* _Exercise instructions_
Find all lines in the records that include the word "Arbeitgeber", and copy them out.
══════
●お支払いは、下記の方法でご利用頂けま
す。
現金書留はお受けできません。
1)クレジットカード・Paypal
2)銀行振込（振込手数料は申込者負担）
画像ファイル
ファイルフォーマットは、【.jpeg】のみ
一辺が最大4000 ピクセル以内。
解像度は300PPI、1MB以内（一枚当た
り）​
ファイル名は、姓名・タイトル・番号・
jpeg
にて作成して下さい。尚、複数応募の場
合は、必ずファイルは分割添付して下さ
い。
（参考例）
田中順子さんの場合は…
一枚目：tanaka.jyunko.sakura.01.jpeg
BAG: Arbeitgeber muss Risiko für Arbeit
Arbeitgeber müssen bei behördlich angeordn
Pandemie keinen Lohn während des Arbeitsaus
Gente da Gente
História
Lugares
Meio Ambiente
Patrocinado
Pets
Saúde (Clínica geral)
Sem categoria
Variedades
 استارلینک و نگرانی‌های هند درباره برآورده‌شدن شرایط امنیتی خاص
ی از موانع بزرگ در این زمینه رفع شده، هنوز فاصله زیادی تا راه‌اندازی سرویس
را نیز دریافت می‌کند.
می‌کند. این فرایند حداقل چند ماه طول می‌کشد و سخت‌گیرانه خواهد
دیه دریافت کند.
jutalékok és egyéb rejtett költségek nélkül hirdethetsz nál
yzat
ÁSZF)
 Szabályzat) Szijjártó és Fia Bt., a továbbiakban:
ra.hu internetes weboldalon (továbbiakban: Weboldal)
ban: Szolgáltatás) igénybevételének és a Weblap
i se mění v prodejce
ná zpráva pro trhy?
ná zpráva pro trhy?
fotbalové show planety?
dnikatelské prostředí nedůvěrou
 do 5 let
══════
* _Exercise answer_
BAG: Arbeitgeber muss Risiko für Arbeit
Arbeitgeber müssen bei behördlich angeordn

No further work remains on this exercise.